+++ Texto de leitura +++

Olá, classe trabalhadora! 

Como sabemos, as universidades públicas são o principal motor do desenvolvimento da ciência brasileira e, apesar dos cortes orçamentários expressivos dos investimentos nas pesquisas que aconteceram nos últimos anos e da falta de reconhecimento das universidades como responsáveis pela investigação científica no País pelos setores governamentais e pela sociedade, a ciência que se desenvolve dentro da universidade pública resiste e continua a duras penas a se desenvolver. É preciso reconhecer a importância da pesquisa e entender que as universidades públicas constituem a melhor solução para o desenvolvimento científico brasileiro. Sabendo disso o Núcleo de Psicologia do Trabalho (NUTRA), com o objetivo de divulgar as pesquisas produzidas no Departamento de Psicologia da Universidade Federal do Ceará e as experiências dos pesquisadores, entrevistou alguns estudantes da pós-graduação da UFC e divulgaremos essas pesquisas pelo Instagram e pelo blog Vida no Trabalho.

+++ Trechos de dados +++

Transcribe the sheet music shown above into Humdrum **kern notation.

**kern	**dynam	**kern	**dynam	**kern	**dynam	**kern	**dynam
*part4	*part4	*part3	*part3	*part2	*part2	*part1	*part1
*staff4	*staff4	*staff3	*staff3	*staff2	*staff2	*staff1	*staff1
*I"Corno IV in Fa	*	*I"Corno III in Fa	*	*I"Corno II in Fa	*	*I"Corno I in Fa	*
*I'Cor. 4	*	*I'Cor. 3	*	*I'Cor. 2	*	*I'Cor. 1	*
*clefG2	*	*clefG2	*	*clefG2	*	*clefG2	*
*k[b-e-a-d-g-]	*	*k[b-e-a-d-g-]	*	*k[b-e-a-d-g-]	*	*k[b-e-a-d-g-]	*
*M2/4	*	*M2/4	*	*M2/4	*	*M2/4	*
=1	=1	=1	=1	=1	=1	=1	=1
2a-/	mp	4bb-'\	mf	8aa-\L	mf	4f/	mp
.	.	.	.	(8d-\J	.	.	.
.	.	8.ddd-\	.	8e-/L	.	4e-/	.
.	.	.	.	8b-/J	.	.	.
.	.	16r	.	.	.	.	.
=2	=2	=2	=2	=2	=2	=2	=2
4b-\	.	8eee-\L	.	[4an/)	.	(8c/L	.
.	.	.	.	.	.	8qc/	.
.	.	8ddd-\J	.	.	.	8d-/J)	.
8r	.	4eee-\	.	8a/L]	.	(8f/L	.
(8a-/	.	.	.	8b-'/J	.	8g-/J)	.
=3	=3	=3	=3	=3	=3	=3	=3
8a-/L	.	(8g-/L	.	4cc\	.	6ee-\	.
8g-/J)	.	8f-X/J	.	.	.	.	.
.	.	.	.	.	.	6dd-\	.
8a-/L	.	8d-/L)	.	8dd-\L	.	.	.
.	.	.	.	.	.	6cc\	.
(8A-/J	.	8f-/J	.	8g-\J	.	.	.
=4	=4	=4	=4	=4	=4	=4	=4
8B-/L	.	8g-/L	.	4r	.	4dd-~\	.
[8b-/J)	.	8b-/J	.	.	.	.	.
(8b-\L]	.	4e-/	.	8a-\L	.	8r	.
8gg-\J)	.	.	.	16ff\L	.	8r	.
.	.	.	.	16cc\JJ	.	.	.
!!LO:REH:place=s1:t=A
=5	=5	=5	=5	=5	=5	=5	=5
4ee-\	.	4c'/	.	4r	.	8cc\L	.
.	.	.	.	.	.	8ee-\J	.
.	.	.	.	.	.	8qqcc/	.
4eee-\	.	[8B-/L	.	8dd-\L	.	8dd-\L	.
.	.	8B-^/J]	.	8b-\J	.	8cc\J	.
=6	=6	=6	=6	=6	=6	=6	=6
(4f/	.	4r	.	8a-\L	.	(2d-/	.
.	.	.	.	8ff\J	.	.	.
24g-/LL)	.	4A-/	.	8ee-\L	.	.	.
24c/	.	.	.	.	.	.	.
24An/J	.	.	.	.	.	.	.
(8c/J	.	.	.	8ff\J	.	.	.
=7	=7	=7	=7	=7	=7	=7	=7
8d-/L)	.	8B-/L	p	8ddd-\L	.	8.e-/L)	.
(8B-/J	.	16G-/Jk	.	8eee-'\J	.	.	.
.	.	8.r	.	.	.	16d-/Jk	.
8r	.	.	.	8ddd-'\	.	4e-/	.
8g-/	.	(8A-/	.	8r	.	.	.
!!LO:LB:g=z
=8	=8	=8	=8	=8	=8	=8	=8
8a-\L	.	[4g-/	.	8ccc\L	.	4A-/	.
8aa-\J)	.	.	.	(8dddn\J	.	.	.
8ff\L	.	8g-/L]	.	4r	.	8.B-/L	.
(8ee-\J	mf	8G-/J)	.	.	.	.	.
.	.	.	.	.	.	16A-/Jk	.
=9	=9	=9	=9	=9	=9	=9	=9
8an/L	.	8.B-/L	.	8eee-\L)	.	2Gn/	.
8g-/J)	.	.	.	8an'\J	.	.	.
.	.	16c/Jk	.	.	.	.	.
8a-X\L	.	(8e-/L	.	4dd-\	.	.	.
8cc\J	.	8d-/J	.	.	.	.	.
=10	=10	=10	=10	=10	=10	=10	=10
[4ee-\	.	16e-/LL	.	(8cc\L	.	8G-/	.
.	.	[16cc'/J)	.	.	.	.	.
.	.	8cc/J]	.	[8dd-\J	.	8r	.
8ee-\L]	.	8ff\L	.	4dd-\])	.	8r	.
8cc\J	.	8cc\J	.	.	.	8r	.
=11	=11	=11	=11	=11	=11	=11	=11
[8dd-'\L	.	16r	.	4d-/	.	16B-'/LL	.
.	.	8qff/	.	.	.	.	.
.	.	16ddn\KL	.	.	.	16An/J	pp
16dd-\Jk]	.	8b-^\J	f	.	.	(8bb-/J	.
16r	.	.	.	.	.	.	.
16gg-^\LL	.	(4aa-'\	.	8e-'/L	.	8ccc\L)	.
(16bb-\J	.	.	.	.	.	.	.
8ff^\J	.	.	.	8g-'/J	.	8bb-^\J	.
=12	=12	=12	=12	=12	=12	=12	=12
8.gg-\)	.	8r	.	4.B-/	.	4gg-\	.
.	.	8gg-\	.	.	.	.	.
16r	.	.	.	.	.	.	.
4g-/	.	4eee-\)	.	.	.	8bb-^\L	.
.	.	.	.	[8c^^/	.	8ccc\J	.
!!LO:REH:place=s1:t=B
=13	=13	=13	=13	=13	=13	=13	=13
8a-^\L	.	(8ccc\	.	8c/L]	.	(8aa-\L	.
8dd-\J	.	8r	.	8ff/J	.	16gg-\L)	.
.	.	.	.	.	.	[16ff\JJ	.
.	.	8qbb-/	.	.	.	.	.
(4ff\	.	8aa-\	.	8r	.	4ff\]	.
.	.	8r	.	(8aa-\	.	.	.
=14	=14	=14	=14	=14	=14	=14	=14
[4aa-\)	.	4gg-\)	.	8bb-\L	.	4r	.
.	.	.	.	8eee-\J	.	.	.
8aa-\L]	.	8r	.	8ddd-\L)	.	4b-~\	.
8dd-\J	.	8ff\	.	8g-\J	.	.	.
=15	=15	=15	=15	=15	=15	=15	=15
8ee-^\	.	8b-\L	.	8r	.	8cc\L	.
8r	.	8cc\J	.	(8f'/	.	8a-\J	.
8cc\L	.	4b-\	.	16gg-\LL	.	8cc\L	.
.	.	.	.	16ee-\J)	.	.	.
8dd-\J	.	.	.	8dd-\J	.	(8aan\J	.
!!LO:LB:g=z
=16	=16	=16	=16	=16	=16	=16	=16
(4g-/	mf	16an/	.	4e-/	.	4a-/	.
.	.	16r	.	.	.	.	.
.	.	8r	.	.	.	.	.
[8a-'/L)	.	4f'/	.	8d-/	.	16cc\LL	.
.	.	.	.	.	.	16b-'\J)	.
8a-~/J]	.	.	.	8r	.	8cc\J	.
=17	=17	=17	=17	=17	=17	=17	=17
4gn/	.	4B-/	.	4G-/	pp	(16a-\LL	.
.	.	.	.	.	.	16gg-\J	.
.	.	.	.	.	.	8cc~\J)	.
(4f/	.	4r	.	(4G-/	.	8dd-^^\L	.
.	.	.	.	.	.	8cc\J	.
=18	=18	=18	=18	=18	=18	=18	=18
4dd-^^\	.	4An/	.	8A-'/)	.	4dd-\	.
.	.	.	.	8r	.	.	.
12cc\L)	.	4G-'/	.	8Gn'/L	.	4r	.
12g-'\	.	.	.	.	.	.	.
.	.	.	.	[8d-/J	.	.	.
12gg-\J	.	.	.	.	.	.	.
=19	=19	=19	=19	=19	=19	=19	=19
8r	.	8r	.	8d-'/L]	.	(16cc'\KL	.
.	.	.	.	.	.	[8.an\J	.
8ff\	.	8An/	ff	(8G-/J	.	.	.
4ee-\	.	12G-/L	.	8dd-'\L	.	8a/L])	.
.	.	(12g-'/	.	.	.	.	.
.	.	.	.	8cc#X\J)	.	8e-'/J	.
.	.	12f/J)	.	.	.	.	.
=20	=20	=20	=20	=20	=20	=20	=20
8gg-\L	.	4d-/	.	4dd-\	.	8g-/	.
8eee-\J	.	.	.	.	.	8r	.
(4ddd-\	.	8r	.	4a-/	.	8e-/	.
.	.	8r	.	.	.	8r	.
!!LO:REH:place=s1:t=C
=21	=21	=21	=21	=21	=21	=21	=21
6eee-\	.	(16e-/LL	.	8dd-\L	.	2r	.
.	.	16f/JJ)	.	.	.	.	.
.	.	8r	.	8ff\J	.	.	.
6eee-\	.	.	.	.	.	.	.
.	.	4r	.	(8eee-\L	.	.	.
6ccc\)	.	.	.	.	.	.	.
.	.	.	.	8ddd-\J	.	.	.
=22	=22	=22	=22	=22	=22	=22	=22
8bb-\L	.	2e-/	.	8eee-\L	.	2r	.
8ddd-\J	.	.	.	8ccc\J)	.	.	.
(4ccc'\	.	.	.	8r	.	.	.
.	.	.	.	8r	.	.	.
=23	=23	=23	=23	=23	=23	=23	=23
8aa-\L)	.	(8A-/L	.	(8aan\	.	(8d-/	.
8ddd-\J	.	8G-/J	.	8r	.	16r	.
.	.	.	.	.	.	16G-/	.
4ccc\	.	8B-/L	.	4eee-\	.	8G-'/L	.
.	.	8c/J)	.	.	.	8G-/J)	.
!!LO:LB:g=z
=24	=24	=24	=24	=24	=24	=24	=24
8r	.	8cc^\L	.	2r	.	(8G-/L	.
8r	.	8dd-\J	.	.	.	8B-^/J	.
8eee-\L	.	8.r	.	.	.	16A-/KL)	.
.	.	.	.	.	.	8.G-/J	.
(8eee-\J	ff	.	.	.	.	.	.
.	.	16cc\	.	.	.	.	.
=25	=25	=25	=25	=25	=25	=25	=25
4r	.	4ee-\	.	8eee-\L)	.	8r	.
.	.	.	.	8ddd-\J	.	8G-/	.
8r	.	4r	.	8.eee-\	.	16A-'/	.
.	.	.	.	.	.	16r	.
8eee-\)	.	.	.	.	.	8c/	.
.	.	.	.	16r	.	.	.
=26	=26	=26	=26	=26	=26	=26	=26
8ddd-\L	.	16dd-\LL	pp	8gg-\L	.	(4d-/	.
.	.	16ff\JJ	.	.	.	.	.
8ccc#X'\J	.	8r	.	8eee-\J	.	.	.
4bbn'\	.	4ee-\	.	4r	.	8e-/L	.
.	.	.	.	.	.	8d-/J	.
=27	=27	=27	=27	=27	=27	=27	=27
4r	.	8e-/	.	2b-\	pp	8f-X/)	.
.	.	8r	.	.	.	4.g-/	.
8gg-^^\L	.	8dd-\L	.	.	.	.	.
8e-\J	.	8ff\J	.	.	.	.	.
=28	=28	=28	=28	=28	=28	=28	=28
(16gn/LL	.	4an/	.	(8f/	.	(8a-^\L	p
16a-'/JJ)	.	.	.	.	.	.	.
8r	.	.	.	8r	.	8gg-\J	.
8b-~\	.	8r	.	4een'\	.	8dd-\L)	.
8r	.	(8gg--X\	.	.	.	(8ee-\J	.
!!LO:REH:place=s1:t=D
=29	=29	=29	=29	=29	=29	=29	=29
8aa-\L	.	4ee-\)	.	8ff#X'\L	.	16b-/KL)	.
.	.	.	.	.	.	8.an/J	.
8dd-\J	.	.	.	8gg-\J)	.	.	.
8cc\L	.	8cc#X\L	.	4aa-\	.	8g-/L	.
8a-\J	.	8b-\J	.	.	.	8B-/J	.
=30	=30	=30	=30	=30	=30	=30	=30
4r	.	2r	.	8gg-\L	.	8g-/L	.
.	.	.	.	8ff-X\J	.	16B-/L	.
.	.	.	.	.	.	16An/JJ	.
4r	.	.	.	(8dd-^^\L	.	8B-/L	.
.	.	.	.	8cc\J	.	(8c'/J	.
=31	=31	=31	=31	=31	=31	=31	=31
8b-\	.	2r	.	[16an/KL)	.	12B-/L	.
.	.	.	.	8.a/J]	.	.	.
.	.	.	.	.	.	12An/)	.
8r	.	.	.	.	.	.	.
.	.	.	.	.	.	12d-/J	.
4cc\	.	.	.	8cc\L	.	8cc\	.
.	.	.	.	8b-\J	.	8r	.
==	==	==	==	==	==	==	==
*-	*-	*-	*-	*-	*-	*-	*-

+++

* **Lista de exercícios**:
[1] Segundo o texto de leitura, por quais canais serão divulgadas as pesquisas dos estudantes entrevistados?
[2] Traduza para o inglês a seguinte frase do texto de leitura: "É preciso reconhecer a importância da pesquisa e entender que as universidades públicas constituem a melhor solução para o desenvolvimento científico brasileiro."
[3] Dê prosseguimento ao texto de leitura sobre a pesquisa nas universidades públicas a partir da sua última frase.

* **Respostas em ordem**:
[1] Pelo Instagram e pelo blog Vida no Trabalho.

[2] It is necessary to recognize the importance of research and to understand that public universities are the best solution for Brazilian scientific development.

[3]
Camila Ribeiro, foi a primeira entrevistada, graduada em Psicologia pela Universidade Federal do Ceará (UFC), mas que iniciou seus estudos no curso de Psicologia da Universidade Estadual do Ceará em 2016. Atualmente, é pós-graduanda do mestrado em Psicologia na UFC na linha "Subjetividade e Crítica do Contemporâneo", orientada pela Prof. Dra. Mariana Cavalcanti Liberato, é interessada em temas relacionados ao campo de estudos das imagens, produção de subjetividade, Saúde Coletiva, Saúde Mental, Reforma Psiquiátrica, Direitos Humanos, Interseccionalidade e Arte, a partir de referenciais da Esquizoanálise e dos Estudos Decoloniais e Feministas. Além disso, é colaboradora do Projeto de Extensão "PASÁRGADA - Promoção de Arte, Saúde e Garantia de Direitos".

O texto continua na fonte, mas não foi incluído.